= Beginning of Section =

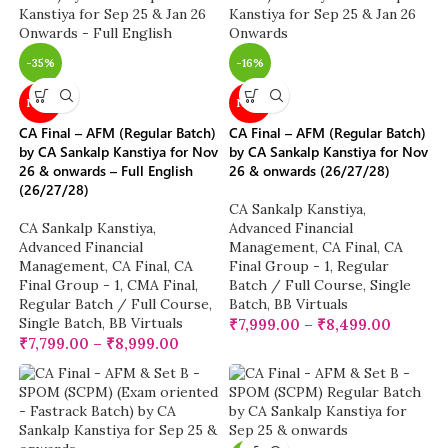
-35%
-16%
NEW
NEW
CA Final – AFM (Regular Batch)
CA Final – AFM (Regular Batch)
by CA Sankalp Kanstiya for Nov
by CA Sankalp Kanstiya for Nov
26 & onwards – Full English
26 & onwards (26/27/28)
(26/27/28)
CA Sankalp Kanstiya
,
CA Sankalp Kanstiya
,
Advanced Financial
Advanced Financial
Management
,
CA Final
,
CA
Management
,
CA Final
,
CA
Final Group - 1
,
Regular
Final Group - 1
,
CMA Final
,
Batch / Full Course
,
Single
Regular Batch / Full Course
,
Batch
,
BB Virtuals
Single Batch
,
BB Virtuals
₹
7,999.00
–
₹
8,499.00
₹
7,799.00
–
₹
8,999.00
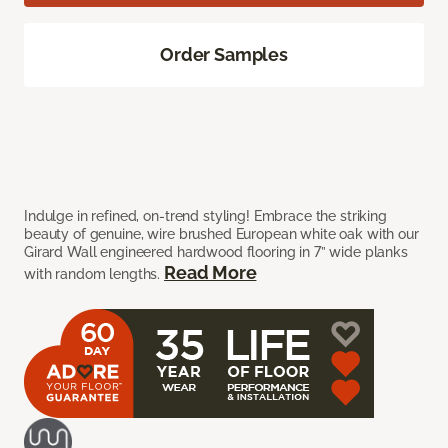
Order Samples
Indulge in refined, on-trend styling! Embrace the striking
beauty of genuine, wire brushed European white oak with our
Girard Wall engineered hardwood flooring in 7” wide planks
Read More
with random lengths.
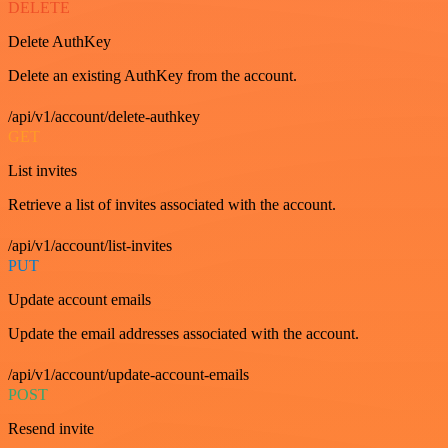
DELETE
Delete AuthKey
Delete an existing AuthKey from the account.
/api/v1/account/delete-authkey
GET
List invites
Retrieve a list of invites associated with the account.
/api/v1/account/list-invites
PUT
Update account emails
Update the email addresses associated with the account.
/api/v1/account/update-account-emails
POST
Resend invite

= End of Section =
= Beginning of Section =

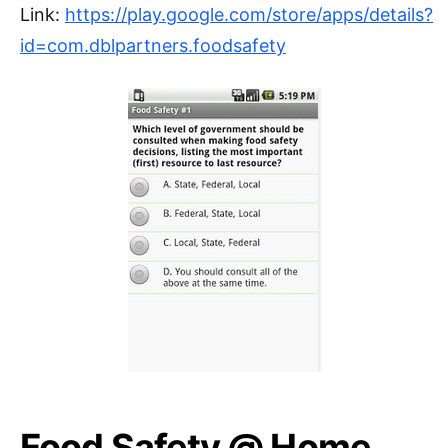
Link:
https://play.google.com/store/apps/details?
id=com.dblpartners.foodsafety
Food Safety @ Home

= End of Section =
= Beginning of Section =

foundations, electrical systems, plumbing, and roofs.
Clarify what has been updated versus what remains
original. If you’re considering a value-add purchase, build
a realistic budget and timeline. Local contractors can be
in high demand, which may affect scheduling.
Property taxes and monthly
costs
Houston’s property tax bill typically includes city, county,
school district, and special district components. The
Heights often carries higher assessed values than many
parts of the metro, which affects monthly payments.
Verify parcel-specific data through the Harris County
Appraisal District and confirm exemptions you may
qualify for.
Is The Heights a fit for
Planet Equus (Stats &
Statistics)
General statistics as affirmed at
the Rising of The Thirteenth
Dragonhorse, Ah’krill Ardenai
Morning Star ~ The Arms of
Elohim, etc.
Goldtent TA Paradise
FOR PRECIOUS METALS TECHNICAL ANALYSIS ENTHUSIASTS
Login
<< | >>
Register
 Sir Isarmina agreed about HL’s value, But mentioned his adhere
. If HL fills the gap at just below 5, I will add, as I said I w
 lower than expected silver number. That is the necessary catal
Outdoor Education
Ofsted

= End of Section =

Instructions for the task — Output the lines from the records, from the line with "Order Samples" up to and including the line with "with random lengths.", reproducing each one exactly.

Response area —
Order Samples
Indulge in refined, on-trend styling! Embrace the striking
beauty of genuine, wire brushed European white oak with our
Girard Wall engineered hardwood flooring in 7” wide planks
Read More
with random lengths.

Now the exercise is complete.